< Hosea 3 >

1 En de HEERE zeide tot mij: Ga wederom henen, bemin een vrouw, die, bemind zijnde van haar vriend, nochtans overspel doet; gelijk de HEERE de kinderen Israels bemint, maar zij zien om, naar andere goden, en beminnen de flessen der druiven.
主はわたしに言われた、「あなたは再び行って、イスラエルの人々が他の神々に転じて、干ぶどうの菓子を愛するにもかかわらず、主がこれを愛せられるように、姦夫に愛せられる女、姦淫を行う女を愛せよ」と。
2 En ik kocht ze mij voor vijftien zilverlingen, en een homer gerst, en een halven homer gerst.
そこでわたしは銀十五シケルと大麦一ホメル半とをもって彼女を買い取った。
3 En ik zeide tot haar: Gij zult vele dagen na mij blijven zitten (gij zult niet hoereren, noch een anderen man geworden), en ik ook na u.
わたしは彼女に言った、「あなたは長くわたしの所にとどまって、淫行をなさず、また他の人のものとなってはならない。
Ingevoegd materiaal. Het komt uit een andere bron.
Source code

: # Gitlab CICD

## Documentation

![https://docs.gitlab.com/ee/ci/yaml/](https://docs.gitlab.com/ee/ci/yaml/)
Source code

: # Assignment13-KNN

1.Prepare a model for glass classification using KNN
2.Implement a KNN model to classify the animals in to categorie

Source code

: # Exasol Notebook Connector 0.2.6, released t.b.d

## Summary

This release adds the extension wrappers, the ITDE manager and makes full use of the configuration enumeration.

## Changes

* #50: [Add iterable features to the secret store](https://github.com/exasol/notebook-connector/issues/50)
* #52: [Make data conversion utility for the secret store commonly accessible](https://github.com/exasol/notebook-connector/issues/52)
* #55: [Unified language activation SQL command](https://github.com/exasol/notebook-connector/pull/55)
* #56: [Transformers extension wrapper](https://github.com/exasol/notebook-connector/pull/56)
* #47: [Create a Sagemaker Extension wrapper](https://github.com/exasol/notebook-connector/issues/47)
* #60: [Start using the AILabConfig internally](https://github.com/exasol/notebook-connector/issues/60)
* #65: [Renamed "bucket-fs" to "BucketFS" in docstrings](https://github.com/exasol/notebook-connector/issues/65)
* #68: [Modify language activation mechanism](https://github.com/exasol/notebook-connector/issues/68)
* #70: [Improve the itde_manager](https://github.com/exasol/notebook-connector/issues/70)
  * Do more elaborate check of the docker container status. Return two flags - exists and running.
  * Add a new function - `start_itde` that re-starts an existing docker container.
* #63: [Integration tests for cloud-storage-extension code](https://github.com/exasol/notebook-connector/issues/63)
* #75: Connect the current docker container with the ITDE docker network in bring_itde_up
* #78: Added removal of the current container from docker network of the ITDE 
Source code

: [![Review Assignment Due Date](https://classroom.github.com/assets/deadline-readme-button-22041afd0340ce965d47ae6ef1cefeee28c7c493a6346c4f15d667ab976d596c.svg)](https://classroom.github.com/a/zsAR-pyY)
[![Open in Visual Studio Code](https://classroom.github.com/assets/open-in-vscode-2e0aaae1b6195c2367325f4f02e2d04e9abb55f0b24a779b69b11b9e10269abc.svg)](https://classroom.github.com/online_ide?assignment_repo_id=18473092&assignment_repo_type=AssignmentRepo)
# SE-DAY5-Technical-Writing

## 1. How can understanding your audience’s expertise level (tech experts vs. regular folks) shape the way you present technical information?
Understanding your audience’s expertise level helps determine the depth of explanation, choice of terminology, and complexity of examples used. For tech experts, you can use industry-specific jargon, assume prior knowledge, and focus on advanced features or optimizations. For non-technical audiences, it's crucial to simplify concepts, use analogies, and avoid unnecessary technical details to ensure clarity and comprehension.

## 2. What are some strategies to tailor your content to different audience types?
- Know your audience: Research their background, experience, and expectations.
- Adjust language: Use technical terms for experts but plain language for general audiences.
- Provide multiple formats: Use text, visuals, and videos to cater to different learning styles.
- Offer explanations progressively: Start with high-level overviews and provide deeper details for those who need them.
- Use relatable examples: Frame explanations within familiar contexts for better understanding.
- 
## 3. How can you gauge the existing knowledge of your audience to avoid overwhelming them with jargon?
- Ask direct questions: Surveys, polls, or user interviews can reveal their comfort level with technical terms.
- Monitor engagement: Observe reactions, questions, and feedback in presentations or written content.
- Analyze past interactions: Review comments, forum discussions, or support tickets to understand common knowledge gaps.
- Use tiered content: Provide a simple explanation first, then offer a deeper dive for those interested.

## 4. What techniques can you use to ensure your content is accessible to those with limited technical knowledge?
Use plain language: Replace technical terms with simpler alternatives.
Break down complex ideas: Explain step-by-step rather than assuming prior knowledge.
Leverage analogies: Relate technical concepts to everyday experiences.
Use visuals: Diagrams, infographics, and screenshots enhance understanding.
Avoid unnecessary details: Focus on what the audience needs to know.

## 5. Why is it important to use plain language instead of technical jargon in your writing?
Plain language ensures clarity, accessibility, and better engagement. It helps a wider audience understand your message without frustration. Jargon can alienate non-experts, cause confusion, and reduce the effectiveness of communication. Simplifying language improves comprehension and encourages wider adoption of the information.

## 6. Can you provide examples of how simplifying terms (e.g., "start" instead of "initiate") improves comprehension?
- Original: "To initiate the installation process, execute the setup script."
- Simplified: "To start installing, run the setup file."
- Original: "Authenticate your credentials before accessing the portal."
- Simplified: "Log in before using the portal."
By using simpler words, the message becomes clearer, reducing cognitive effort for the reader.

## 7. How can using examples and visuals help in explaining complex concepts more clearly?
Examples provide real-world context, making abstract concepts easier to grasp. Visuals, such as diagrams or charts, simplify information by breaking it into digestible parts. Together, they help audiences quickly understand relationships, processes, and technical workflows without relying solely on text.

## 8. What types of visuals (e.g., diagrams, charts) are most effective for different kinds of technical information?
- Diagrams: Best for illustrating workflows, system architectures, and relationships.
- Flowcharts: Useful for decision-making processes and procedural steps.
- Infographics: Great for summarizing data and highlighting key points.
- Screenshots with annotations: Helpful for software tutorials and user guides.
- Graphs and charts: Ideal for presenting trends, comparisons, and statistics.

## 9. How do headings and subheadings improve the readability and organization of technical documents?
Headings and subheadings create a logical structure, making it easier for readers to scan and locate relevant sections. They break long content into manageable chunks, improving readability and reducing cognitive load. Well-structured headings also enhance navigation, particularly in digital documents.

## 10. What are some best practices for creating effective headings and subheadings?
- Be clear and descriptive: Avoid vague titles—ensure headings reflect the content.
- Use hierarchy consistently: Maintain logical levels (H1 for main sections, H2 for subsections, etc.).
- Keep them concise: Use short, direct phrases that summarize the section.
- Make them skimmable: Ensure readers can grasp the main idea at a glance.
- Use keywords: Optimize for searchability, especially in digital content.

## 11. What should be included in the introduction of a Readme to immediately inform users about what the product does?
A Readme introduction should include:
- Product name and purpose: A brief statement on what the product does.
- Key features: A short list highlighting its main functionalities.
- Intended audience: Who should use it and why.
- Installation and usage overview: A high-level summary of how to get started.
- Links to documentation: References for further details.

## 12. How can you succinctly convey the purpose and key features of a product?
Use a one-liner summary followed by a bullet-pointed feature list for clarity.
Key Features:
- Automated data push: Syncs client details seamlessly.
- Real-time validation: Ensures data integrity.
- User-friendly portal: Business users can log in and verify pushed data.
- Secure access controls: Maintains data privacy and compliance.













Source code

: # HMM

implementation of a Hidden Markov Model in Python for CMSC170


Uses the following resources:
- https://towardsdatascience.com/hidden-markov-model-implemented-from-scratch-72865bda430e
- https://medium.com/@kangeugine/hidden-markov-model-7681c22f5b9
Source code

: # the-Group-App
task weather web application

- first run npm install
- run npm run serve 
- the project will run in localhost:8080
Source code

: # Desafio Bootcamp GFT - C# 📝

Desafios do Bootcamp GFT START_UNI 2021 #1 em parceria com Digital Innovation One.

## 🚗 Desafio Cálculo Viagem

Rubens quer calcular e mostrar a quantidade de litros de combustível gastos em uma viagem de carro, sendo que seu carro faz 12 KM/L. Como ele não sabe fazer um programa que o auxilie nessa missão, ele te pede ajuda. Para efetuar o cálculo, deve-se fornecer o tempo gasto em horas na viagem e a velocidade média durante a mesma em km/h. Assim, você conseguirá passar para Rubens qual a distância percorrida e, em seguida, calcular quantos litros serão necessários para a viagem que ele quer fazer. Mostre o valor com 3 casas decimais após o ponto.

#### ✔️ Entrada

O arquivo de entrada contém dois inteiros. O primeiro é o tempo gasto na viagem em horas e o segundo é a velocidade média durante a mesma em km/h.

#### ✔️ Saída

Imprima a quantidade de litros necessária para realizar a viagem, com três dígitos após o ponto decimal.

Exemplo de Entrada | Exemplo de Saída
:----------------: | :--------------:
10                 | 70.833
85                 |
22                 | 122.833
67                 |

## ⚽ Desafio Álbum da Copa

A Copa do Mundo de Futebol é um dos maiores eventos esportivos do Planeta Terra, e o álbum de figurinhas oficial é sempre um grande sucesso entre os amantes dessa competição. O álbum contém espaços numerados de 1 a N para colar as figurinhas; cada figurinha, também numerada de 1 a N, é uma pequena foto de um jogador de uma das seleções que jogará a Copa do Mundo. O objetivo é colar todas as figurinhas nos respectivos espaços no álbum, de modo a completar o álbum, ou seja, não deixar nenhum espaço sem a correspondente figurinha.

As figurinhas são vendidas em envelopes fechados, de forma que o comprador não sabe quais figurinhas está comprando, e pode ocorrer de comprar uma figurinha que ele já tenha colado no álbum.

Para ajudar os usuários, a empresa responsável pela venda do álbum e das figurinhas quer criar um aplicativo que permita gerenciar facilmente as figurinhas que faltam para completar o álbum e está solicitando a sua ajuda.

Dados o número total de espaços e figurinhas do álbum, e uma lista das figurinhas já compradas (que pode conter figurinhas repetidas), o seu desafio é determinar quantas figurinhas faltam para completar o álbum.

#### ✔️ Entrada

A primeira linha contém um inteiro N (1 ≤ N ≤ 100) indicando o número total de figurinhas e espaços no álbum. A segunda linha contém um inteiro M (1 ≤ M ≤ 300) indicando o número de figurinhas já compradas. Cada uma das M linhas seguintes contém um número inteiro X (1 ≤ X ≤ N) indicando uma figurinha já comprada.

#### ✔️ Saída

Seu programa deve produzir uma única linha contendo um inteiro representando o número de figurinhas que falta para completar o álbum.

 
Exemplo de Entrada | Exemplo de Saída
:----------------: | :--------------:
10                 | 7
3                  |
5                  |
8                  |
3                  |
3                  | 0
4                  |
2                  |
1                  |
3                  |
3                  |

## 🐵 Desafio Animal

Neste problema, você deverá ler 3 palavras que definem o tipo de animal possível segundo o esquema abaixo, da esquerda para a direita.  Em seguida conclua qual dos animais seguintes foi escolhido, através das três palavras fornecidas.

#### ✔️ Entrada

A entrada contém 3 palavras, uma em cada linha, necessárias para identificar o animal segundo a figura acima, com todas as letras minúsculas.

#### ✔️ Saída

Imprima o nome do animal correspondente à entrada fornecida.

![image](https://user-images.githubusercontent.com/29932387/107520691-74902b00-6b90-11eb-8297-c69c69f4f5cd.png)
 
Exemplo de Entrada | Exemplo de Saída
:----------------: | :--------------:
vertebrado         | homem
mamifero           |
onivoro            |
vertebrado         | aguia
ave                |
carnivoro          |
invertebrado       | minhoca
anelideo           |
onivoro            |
わたしもまた、あなたにそうしよう」と。
4 Want de kinderen Israels zullen vele dagen blijven zitten, zonder koning, en zonder vorst, en zonder offer, en zonder opgericht beeld, en zonder efod en terafim.
イスラエルの子らは多くの日の間、王なく、君なく、犠牲なく、柱なく、エポデおよびテラピムもなく過ごす。
5 Daarna zullen zich de kinderen Israels bekeren, en zoeken den HEERE, hun God, en David, hun koning; en zij zullen vrezende komen tot den HEERE en tot Zijn goedheid, in het laatste der dagen.
そしてその後イスラエルの子らは帰って来て、その神、主と、その王ダビデとをたずね求め、終りの日におののいて、主とその恵みに向かって来る。